### EXERCISE
Produce an exact transcription of the listing below, omitting the pictures.
►
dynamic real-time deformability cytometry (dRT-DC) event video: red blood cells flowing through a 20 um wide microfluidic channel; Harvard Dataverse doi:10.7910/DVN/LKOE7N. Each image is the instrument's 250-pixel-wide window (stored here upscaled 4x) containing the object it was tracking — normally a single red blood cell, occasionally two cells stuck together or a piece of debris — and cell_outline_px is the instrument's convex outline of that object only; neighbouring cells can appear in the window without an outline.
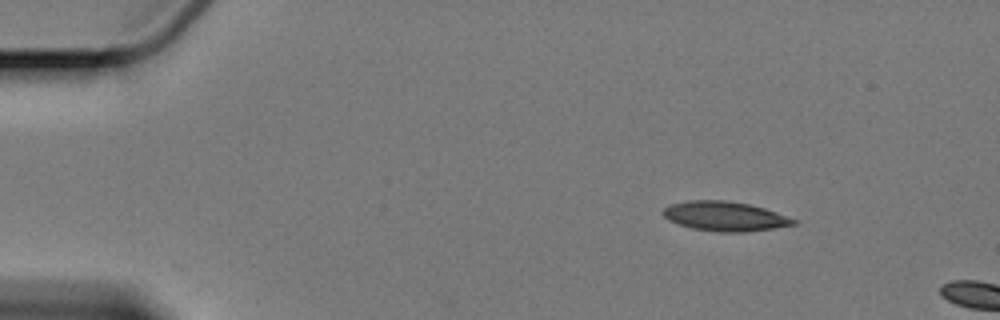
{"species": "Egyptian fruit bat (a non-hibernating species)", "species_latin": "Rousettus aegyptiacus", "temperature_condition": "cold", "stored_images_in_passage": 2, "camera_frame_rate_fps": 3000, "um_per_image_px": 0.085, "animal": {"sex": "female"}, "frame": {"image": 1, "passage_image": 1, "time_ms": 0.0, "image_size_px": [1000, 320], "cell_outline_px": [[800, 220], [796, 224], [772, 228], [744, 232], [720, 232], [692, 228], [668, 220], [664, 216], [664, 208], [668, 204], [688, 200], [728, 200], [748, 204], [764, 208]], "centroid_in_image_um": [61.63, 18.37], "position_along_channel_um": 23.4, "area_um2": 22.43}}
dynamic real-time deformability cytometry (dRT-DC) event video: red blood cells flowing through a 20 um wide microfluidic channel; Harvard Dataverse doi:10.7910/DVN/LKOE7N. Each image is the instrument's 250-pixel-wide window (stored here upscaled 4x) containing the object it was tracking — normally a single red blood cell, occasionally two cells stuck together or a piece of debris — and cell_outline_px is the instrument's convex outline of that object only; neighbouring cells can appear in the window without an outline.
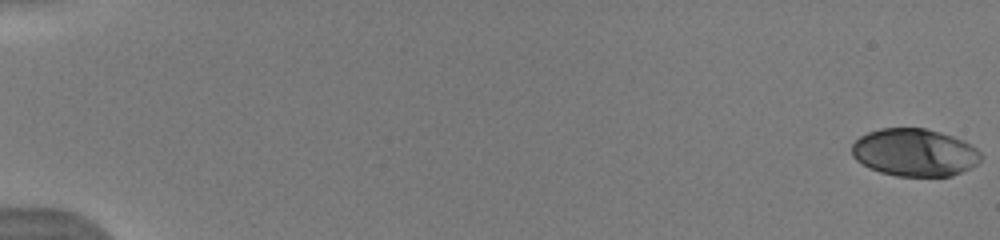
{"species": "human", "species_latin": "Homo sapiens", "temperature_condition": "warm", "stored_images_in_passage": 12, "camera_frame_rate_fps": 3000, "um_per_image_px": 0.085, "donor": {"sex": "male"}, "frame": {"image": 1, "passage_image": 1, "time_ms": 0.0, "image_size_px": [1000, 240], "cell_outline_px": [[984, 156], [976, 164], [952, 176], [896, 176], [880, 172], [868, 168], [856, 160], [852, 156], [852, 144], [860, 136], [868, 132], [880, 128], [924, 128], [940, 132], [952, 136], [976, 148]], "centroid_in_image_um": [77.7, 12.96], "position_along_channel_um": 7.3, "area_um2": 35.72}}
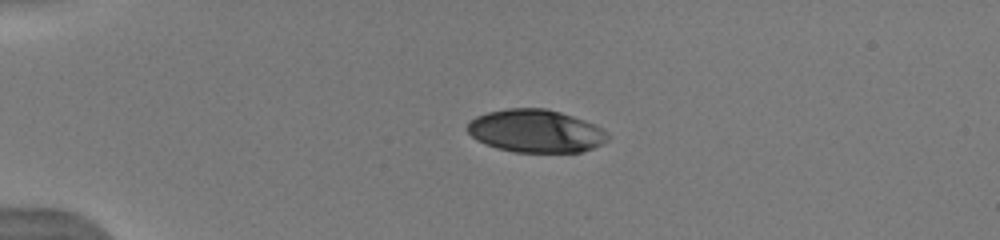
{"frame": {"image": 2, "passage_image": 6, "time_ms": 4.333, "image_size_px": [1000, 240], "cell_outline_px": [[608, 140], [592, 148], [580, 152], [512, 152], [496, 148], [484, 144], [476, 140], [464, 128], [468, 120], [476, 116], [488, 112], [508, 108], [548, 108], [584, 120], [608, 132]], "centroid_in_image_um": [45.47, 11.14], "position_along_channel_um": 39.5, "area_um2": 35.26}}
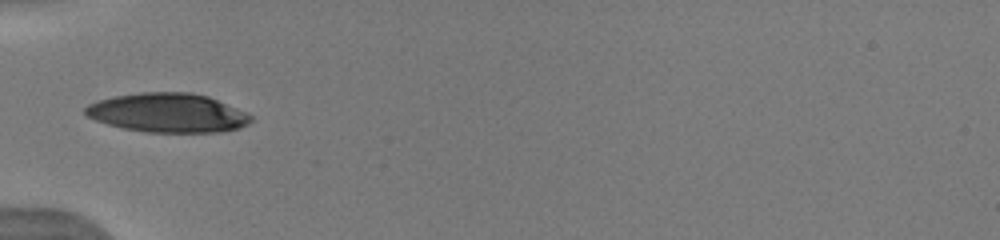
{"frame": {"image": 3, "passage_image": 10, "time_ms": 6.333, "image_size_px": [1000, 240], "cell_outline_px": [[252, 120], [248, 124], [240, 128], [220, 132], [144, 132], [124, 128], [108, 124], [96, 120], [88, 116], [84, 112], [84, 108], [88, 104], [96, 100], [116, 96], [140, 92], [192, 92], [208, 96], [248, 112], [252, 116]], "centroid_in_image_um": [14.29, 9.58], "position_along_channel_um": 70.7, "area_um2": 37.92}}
◄
### RESPONSE TO THIS TASK
dynamic real-time deformability cytometry (dRT-DC) event video: red blood cells flowing through a 20 um wide microfluidic channel; Harvard Dataverse doi:10.7910/DVN/LKOE7N. Each image is the instrument's 250-pixel-wide window (stored here upscaled 4x) containing the object it was tracking — normally a single red blood cell, occasionally two cells stuck together or a piece of debris — and cell_outline_px is the instrument's convex outline of that object only; neighbouring cells can appear in the window without an outline.
{"species": "Egyptian fruit bat (a non-hibernating species)", "species_latin": "Rousettus aegyptiacus", "temperature_condition": "cold", "stored_images_in_passage": 2, "camera_frame_rate_fps": 3000, "um_per_image_px": 0.085, "animal": {"sex": "female"}, "frame": {"image": 1, "passage_image": 1, "time_ms": 0.0, "image_size_px": [1000, 320], "cell_outline_px": [[800, 220], [796, 224], [772, 228], [744, 232], [720, 232], [692, 228], [668, 220], [664, 216], [664, 208], [668, 204], [688, 200], [728, 200], [748, 204], [764, 208]], "centroid_in_image_um": [61.63, 18.37], "position_along_channel_um": 23.4, "area_um2": 22.43}}
dynamic real-time deformability cytometry (dRT-DC) event video: red blood cells flowing through a 20 um wide microfluidic channel; Harvard Dataverse doi:10.7910/DVN/LKOE7N. Each image is the instrument's 250-pixel-wide window (stored here upscaled 4x) containing the object it was tracking — normally a single red blood cell, occasionally two cells stuck together or a piece of debris — and cell_outline_px is the instrument's convex outline of that object only; neighbouring cells can appear in the window without an outline.
{"species": "human", "species_latin": "Homo sapiens", "temperature_condition": "warm", "stored_images_in_passage": 12, "camera_frame_rate_fps": 3000, "um_per_image_px": 0.085, "donor": {"sex": "male"}, "frame": {"image": 1, "passage_image": 1, "time_ms": 0.0, "image_size_px": [1000, 240], "cell_outline_px": [[984, 156], [976, 164], [952, 176], [896, 176], [880, 172], [868, 168], [856, 160], [852, 156], [852, 144], [860, 136], [868, 132], [880, 128], [924, 128], [940, 132], [952, 136], [976, 148]], "centroid_in_image_um": [77.7, 12.96], "position_along_channel_um": 7.3, "area_um2": 35.72}}
{"frame": {"image": 2, "passage_image": 6, "time_ms": 4.333, "image_size_px": [1000, 240], "cell_outline_px": [[608, 140], [592, 148], [580, 152], [512, 152], [496, 148], [484, 144], [476, 140], [464, 128], [468, 120], [476, 116], [488, 112], [508, 108], [548, 108], [584, 120], [608, 132]], "centroid_in_image_um": [45.47, 11.14], "position_along_channel_um": 39.5, "area_um2": 35.26}}
{"frame": {"image": 3, "passage_image": 10, "time_ms": 6.333, "image_size_px": [1000, 240], "cell_outline_px": [[252, 120], [248, 124], [240, 128], [220, 132], [144, 132], [124, 128], [108, 124], [96, 120], [88, 116], [84, 112], [84, 108], [88, 104], [96, 100], [116, 96], [140, 92], [192, 92], [208, 96], [248, 112], [252, 116]], "centroid_in_image_um": [14.29, 9.58], "position_along_channel_um": 70.7, "area_um2": 37.92}}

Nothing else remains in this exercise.